How the Rankings Are Tied to Reality

The latest Doing Business report has shown a serious progress made by Kazakhstan in creating a positive business-environment. The limitations are dwindling while the opportunities are growing. But does it have anything to do with the real life of the local entrepreneurs?

According to the research data, the Republic of Kazakhstan occupies the 28th place among the states with the best conditions for doing business. Of the former USSR countries, Kazakhstan lets these five take the lead – Latvia, Lithuania, Estonia, Azerbaijan and Georgia.

Note that, since the times of Mikhail Saakashvili’s Presidency, Georgia has been a “golden child” of all the business ratings without exception. The three Baltic countries have joined the Northern Europe and the European Union (with all that that implies). But the success of Azerbaijan and Kazakhstan that are a little bit ahead of Russia (31st place) and a lot – of the rest of the former USSR countries is quite remarkable. Especially considering their obvious closeness – both states are united by the Caspian oil and gas.

On the ranking

The index of the ease of doing business is a complex structure that integrates 10 easily calculated indicators:

  1. Starting a business – procedures, time, costs and the minimal capital to start a business.
  2. Dealing with construction permits – procedures, time and costs.
  3. Getting electricity – procedures, time, costs.
  4. Registering property – procedures, time and costs.
  5. Getting credit — the strength of legal rights, the depth of credit information.
  6. Protecting minority investors – the transparency of financial reports, responsibility of the management and the ease of filing legal claims by investors.
  7. Paying taxes – number of taxes, time to prepare tax reports, total tax as a share of profit.
  8. Trading across borders – number of documents, costs and time required for exporting and importing the goods.
  9. Enforcing contracts – procedures, time and costs for enforcing debt payments.
  10. Resolving insolvency - percent of recovery and additional costs for closing the insolvent firm.

An easy life

Judging by the dynamics of the ease of doing business index in Kazakhstan, the life of the business in the country is getting better and better.

That is if we are to paraphrase Josef Stalin’s famous saying of 1935. Of course, he said that in regard to the people and not the business, but the idea was the same. Compared to the horrors of the collectivization, the life in the USSR had indeed getting better. Yes, a new wave of repressions was coming, then there was to be the war, but, in 1935, understandably, no one was thinking about that.

Kazakhstan’s Place in Doing Business

The hard reality

The methodology of the Index calculation is changing constantly which makes it difficult to build a time series. However, the trend is clear – for the past ten years, Kazakhstan (with some digressions) has been pushing towards the top 30. Thus, the Government really does have something to show to the political leaders as well as to the investors-entrepreneurs whishing to start their business in Kazakhstan.
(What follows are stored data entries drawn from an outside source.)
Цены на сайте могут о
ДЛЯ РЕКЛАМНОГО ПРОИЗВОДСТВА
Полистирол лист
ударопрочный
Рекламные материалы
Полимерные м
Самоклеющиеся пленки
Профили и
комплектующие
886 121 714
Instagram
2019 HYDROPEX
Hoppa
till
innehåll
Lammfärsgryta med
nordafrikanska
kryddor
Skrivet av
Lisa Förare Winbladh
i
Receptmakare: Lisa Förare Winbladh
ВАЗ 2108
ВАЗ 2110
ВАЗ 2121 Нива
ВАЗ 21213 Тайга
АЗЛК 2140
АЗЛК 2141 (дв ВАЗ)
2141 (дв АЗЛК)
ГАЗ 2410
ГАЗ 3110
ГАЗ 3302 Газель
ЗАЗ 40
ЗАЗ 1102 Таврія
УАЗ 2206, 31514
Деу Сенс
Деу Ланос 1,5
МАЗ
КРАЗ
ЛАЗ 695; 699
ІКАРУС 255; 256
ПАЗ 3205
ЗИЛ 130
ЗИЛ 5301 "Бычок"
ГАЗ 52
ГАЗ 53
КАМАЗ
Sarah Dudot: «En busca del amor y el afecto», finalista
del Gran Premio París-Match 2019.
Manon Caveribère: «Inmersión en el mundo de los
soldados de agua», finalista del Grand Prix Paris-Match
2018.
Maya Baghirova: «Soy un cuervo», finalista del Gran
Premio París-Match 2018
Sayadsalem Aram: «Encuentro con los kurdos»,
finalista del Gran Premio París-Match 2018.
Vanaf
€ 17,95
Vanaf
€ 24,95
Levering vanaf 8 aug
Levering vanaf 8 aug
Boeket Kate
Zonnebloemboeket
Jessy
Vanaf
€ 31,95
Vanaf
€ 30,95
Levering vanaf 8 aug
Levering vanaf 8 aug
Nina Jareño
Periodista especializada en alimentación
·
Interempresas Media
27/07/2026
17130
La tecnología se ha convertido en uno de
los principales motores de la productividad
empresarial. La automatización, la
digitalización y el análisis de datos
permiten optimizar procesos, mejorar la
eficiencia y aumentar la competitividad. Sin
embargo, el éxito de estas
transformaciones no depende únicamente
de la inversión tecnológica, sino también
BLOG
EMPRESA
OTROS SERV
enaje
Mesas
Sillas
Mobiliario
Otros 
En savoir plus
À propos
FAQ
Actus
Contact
But, unfortunately, the real dynamics of starting new businesses does not correlate with the Index’ dynamics.

New Enterprises Created

Source: Kazakhstan State Statistical Agency’s data 

 This is not at all surprising. Rakhim Oshakbayev, the Director of Applied Research Center Talap, once called the Kazakh business “an instrument for holding the oil annuity”. Essentially, this quite justified economic definition puts an end to any attempts, on the part of the Kazakh entrepreneurs, to rank Kazakhstan within the framework of the Doing Business ranking system. 

The dynamics of foreign investments in the Kazakh economy looks no less fascinating. Their correlation to the ranking is (quite predictably) absent.

The fact that the level of economic activity in a country is determined not only (and not so much) by a number of the technical parameters is clear to any person who had lived through the beginning of the 1990s when the presence of such limitations did not influence the crazy (in the literal sense of the word) business activity. And, with all the limitations, that truly was the business activity and not an attempt to get a foothold in the established system.

Direct Foreign Investments

Source: World Bank’s data 

The technical convergence

Currently, all the former USSR states (with the obvious exception of Turkmenistan that lives according to its own laws and rules) are among the 80 counties that provide the best environment for doing business. Even among the top 60, if we exclude Uzbekistan and Ukraine.

Private business is the essence of the market economy so, if we are to follow this logic, the market transformation of the Soviet system can be considered complete.

Some concerns arise from the fact that, despite the shared history, the countries with completely different economic and political systems have been marching together towards the top where, to the observers’ surprise, they remain.

Easier and easier. Convergence of the former USSR countries in terms of ease of doing business

The experts believe that, today, it does not take much to achieve such an “impressive” result if one hires experienced consultants capable of preparing you for any test.

The place in the ranking, in this case, simply becomes a political fetish.